Image courtesy of Pixabay user StockSnap.

Non-profit organizations across the U.S. are doing a heroic job responding to the escalating COVID-19 pandemic. Some organizations are connecting vulnerable residents to essential services such as healthcare, housing, and food assistance, while others provide funding and education, and advocate on behalf of frontline service providers. State and local governments are also stepping up to protect residents, in part through investments in the non-profit sector. However, advocates across sectors are quick to point out that this crisis exposes critical gaps in our nation’s social safety net, which can only be filled through intervention at the federal-level.

The federal government has already taken some steps to mitigate the devastating impact of the outbreak on low-income individuals and communities. Most recently, the Coronavirus Aid, Relief and Economic Stimulus (CARES) Act instituted a 120-day eviction moratorium for renters living in properties with federally-backed mortgages, and allocated additional funding to help affordable housing and homeless service providers respond to the crisis.

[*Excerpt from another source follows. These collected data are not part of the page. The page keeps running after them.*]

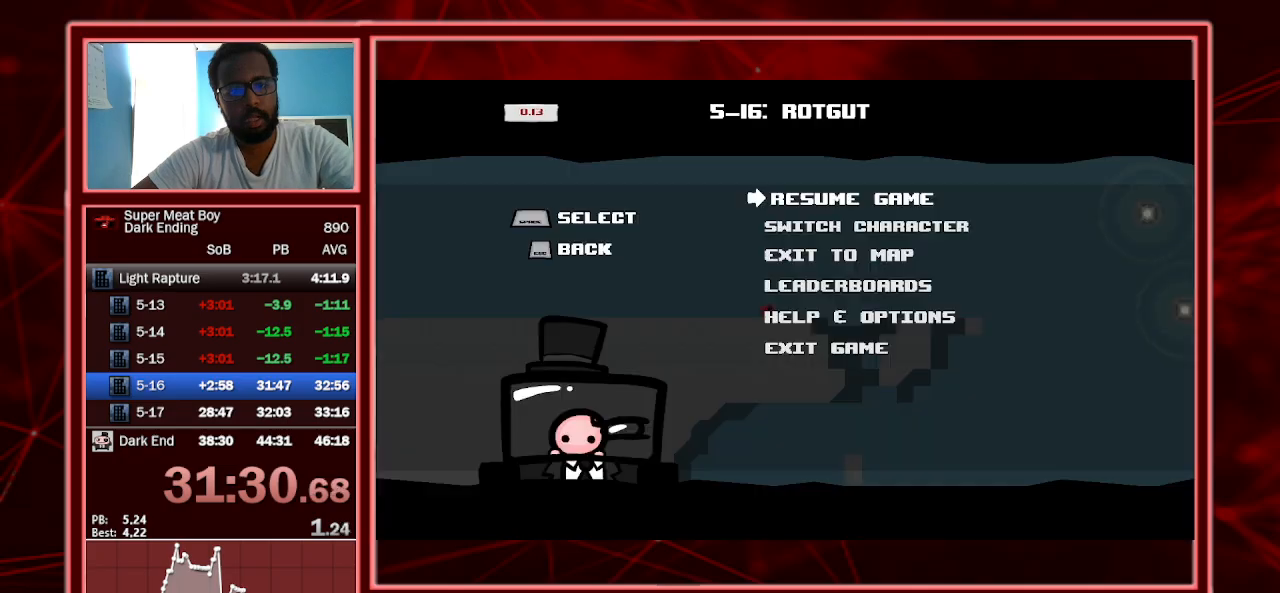
{"keys": ["right", "shift"], "events": [[33, "p", "down"], [100, "p", "up"], [100, "space", "up"], [133, "p", "down"], [267, "p", "up"], [333, "right", "down"]]}
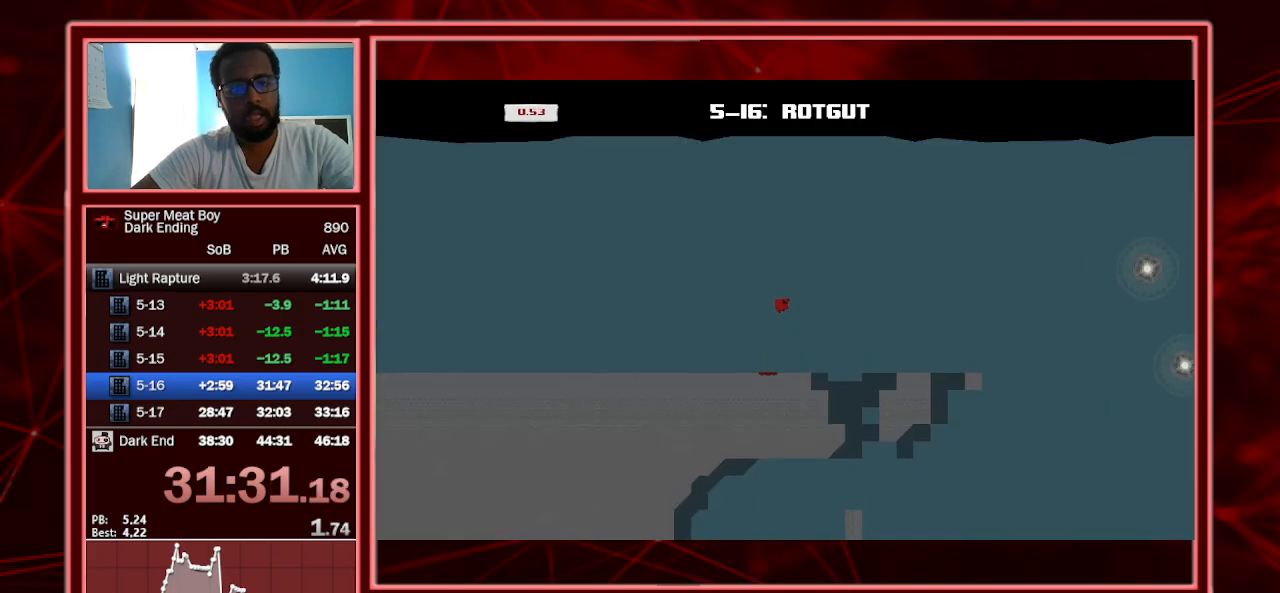
{"keys": ["right", "shift"], "events": [[333, "right", "up"], [433, "right", "down"]]}
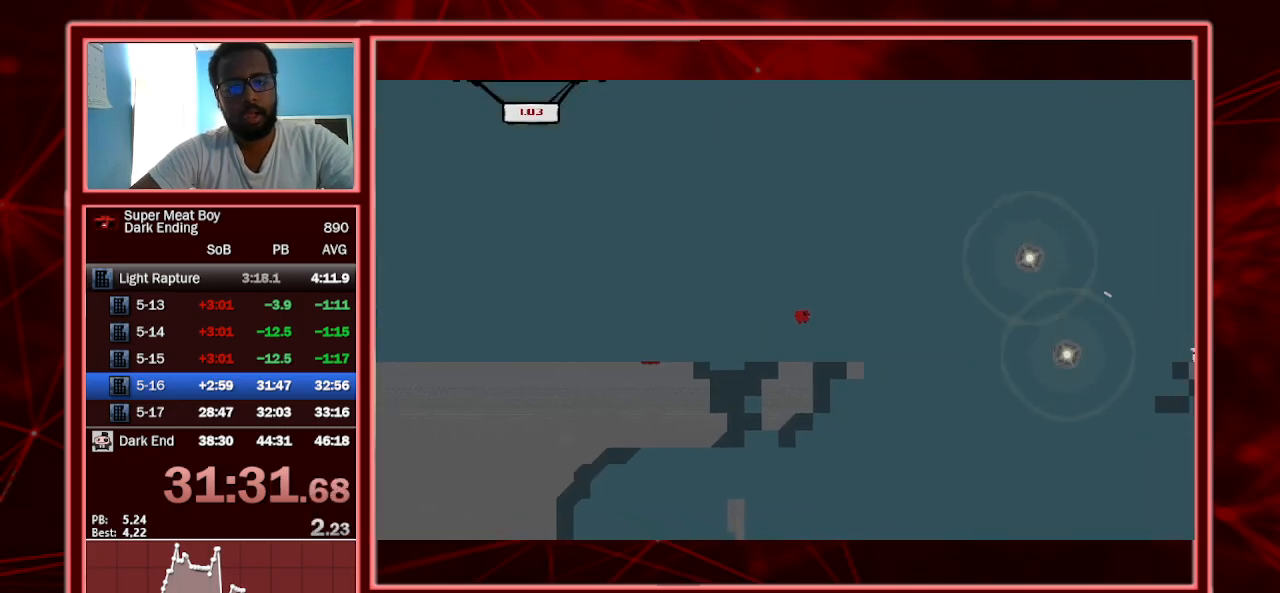
{"keys": ["right", "shift"], "events": [[67, "right", "up"], [333, "right", "down"]]}
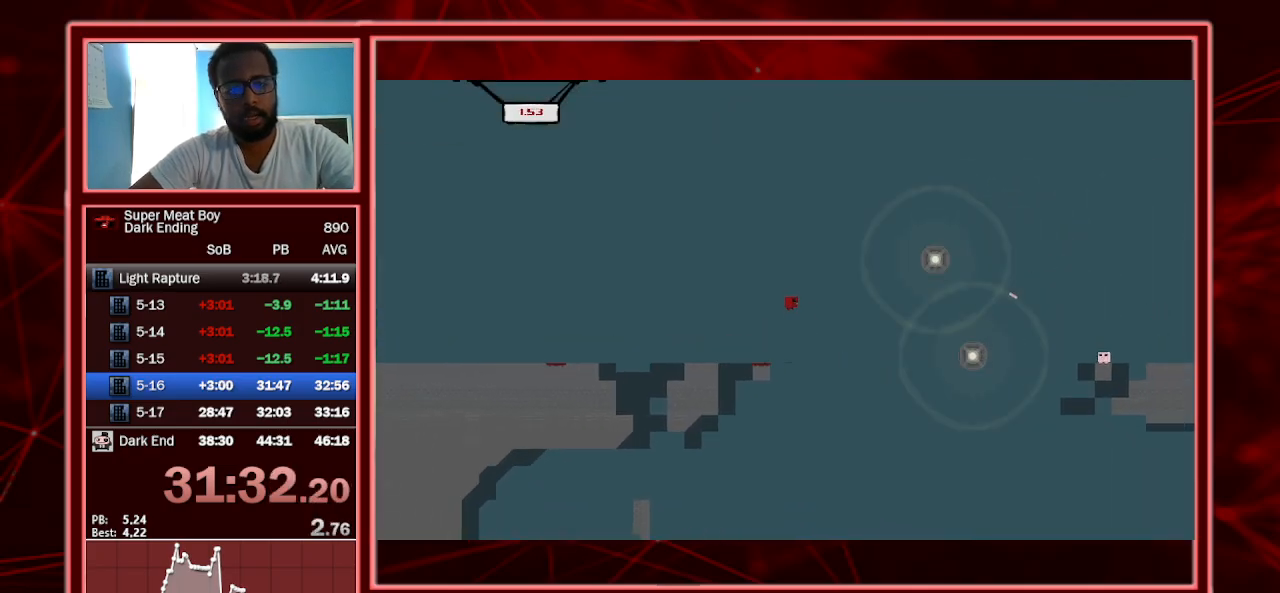
{"keys": ["left", "shift"], "events": [[200, "right", "up"], [267, "left", "down"]]}
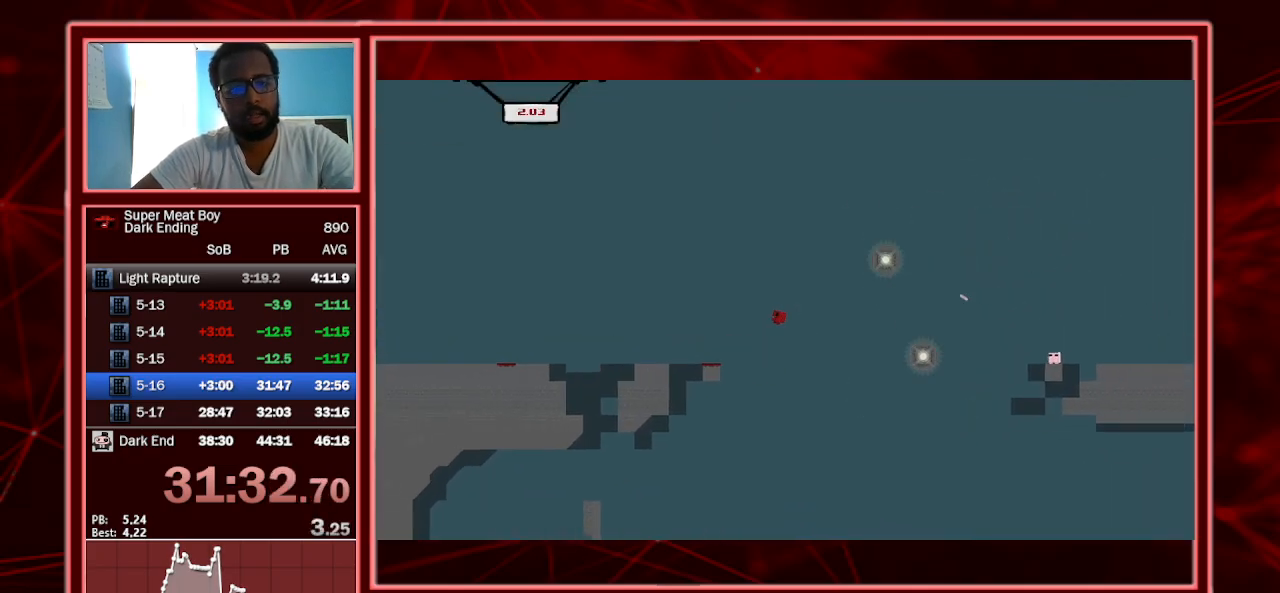
{"keys": ["right", "shift"], "events": [[300, "left", "up"], [300, "right", "down"]]}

As affordable housing advocates across the nation highlight the need for even greater investment during the pandemic – including funding for the HOME and Section 4 Capacity Building programs and the Rural Housing Service, and relief for projects benefitting from the Low-Income Housing Tax Credit program – many are also urging consideration of long-term solutions that would reduce the vulnerability of low-income individuals in future outbreaks. For example, the National Low Income Housing Coalition is calling for increased investment in the National Housing Trust Fund, a permanent increase in federal rental assistance, and the creation of a federal emergency assistance fund for eviction prevention.

The current pandemic draws attention to the interconnectedness of our fates and the fates of our neighbors. Social distancing and shelter in place orders are only effective if we all comply, meaning we need to ensure all our nation’s residents have a safe place to shelter. Yet this connectedness does not apply only in times of crisis. Ample evidence shows we all benefit from investment in low- and moderate-income individuals. For example, a 2015 study by the International Monetary Fund found that a 1% increase in the income share of the bottom 20% of earners increases GDP growth, while a corresponding increase among the top 20% of earners decreases GDP growth. At the local level, research shows that adequate affordable housing stock benefits local jurisdictions through increased tax and business revenue, increased recruitment and retention of employees, and reduced traffic congestion.

Both the connection between affordable housing stock and economic prosperity, and the connection between affordable housing stock and public safety during the COVID-19 pandemic illustrate the role of affordable housing as infrastructure. Like the bridges, roads, and transit systems that connect us to work, and the health system that cares for us and our families, affordable housing is necessary to sustain individual and community well-being. Also, like other forms of infrastructure, the creation and maintenance of adequate affordable housing stock can only be achieved through partnerships between the public and private sectors.

Public-private partnerships are needed to facilitate affordable housing development and other social safety net programs at all times. But these partnerships will be more crucial than ever in the wake of the current crisis, when economic recession is likely to exacerbate current needs, while diminishing the capacity of individuals and corporations to supplement government funding for non-profit organizations. As we push for short-term relief for Americans at risk of slipping through the holes in our social safety net, advocates should continue to push for long-term commitments to repair these holes at the federal, state, and local levels to achieve a future where no resident of our country is left behind.